Dawood Shaheenah, Broglio Kristine, Valero Vicente, Reuben James, Handy Beverly, Islam Rabiul, Jackson Summer, Hortobagyi Gabriel N, Fritsche Herbert, Cristofanilli Massimo
Department of Breast Medical Oncology, The University of Texas M. D. Anderson Cancer Center, Houston, Texas, USA.
Cancer. 2008 Nov 1;113(9):2422-30. doi: 10.1002/cncr.23852.
The aim of the current study was to assess the prognostic value of baseline circulating tumor cells (CTCs) in a large cohort of patients with newly diagnosed metastatic breast cancer (MBC).

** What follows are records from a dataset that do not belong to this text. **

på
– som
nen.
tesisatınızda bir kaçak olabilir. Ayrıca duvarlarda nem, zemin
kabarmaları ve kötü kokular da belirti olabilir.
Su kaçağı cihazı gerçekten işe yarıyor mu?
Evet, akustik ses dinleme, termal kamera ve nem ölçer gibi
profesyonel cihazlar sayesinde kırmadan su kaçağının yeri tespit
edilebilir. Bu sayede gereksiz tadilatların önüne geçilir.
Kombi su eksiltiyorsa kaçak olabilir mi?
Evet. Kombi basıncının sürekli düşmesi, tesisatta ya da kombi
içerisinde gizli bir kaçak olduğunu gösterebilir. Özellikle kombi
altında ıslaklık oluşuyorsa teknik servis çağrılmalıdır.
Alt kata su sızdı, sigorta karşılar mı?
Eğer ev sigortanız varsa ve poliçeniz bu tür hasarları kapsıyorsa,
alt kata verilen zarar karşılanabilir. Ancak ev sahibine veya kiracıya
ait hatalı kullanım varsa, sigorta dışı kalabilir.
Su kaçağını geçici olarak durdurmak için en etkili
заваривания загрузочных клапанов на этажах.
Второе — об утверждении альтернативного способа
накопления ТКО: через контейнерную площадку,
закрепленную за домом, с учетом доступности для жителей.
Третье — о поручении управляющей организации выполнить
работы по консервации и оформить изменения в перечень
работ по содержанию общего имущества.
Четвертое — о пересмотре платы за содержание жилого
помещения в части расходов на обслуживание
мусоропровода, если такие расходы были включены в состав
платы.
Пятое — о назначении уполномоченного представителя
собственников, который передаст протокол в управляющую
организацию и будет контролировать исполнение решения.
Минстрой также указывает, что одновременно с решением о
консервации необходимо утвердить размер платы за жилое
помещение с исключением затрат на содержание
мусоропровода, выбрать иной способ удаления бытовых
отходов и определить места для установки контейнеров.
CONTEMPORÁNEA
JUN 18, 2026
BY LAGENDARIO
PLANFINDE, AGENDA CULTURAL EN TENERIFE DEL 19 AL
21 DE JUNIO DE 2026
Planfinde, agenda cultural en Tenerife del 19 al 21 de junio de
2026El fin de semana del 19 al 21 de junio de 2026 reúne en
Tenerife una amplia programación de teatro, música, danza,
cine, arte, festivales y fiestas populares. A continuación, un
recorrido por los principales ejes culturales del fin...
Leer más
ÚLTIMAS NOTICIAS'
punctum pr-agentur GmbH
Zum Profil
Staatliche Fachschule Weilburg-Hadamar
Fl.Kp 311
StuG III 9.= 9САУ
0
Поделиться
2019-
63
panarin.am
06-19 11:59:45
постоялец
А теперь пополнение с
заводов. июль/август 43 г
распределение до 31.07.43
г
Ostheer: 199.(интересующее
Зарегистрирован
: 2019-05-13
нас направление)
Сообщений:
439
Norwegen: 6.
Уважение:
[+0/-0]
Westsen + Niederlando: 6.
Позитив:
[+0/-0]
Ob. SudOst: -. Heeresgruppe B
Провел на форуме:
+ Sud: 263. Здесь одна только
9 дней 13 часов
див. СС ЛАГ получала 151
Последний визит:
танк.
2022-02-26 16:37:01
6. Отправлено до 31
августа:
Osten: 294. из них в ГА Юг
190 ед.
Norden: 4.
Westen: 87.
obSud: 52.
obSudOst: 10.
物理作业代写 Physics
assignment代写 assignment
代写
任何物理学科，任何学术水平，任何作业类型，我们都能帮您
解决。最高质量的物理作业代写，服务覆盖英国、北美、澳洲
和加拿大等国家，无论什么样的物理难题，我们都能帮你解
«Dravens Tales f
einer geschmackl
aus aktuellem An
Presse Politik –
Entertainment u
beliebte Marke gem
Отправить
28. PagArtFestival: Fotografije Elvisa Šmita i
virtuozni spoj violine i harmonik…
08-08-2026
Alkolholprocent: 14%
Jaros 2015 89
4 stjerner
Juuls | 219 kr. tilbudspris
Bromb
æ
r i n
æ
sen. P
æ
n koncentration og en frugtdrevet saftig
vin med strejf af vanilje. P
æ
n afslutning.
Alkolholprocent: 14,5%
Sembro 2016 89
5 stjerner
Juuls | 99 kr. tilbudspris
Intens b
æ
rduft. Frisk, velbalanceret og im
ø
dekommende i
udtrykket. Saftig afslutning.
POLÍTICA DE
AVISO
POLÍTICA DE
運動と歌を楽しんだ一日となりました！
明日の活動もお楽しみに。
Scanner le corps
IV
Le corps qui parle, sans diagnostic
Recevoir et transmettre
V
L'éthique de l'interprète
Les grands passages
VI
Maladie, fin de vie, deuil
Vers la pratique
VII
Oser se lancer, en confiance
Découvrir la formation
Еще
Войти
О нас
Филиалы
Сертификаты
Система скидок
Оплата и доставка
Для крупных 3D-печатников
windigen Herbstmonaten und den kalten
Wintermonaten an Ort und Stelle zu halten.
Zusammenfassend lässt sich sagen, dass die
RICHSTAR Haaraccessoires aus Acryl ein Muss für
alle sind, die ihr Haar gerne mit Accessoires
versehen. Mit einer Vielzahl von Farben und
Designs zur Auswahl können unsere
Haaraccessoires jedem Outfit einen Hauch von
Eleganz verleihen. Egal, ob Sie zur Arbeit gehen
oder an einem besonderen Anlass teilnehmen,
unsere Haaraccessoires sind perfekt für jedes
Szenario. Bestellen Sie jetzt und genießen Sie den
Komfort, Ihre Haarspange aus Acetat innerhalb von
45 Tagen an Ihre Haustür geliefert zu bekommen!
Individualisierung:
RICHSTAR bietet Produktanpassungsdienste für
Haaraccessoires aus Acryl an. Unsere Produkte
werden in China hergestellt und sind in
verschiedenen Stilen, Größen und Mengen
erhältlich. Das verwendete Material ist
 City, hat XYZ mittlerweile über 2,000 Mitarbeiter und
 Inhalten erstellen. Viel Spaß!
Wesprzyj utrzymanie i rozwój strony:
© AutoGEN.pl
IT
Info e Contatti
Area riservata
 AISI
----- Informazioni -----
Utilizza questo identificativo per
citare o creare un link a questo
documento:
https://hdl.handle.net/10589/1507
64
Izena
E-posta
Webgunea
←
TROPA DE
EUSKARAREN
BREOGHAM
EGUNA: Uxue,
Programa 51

This retrospective study included 185 patients with newly diagnosed MBC evaluated between 2001 and 2007. CTCs were isolated and enumerated before patients started first-line treatment using the CellSearch system. Overall survival (OS) was calculated from the date of CTC measurement, estimated by the Kaplan-Meier product limit method, and compared between groups with the log-rank test. Cox proportional hazards models were fitted to determine the association between CTC levels and OS after controlling for other prognostic factors.
The median age of the patients at the time of MBC diagnosis was 49 years. Fifty-six (30.3%) patients presented with de novo metastatic disease, and 129 (69.7%) presented with newly recurrent breast cancer. A total of 114 patients (61.6%) had CTC<5, and 71 (38.4%) had CTC >or= 5. The median OS was 28.3 months and 15 months (P< .0001) for patients with CTC<5 and CTC >or= 5, respectively. Superior survival among patients with CTC<5 was observed regardless of hormone receptor and HER-2/neu status, site of first metastases, or whether the patient had recurrent or de novo metastatic disease. In the multivariate model, patients with CTC >or= 5 had a hazards ratio of death of 3.64 (95% confidence interval, 2.11-6.30) compared with patients with CTC <5.
The results of this large retrospective study confirms that CTCs are a strong independent predictor of survival among women with either de novo or newly recurrent MBC. CTCs should be considered as a new stratification method for women with newly diagnosed MBC.
本研究旨在评估在一大群新诊断的转移性乳腺癌(MBC)患者中,基线循环肿瘤细胞(CTC)的预后价值。
这项回顾性研究纳入了2001年至2007年间评估的185例新诊断的MBC患者。在患者开始一线治疗前,使用CellSearch系统分离并计数CTC。总生存期(OS)从CTC测量日期开始计算,采用Kaplan-Meier乘积限界法估计,并通过对数秩检验在组间进行比较。拟合Cox比例风险模型以确定在控制其他预后因素后CTC水平与OS之间的关联。
MBC诊断时患者的中位年龄为49岁。56例(30.3%)患者为初发转移性疾病,129例(69.7%)为新复发性乳腺癌。共有114例患者(61.6%)的CTC<5,71例(38.4%)的CTC≥5。CTC<5和CTC≥5的患者中位OS分别为28.3个月和15个月(P<0.0001)。无论激素受体和HER-2/neu状态、首次转移部位如何,还是患者患有复发性或初发转移性疾病,CTC<5的患者均观察到更好的生存期。在多变量模型中,与CTC<5的患者相比,CTC≥5的患者死亡风险比为3.64(95%置信区间,2.11 - 6.30)。
这项大型回顾性研究的结果证实,CTC是初发或新复发性MBC女性患者生存的有力独立预测指标。对于新诊断的MBC女性患者,应将CTC视为一种新的分层方法。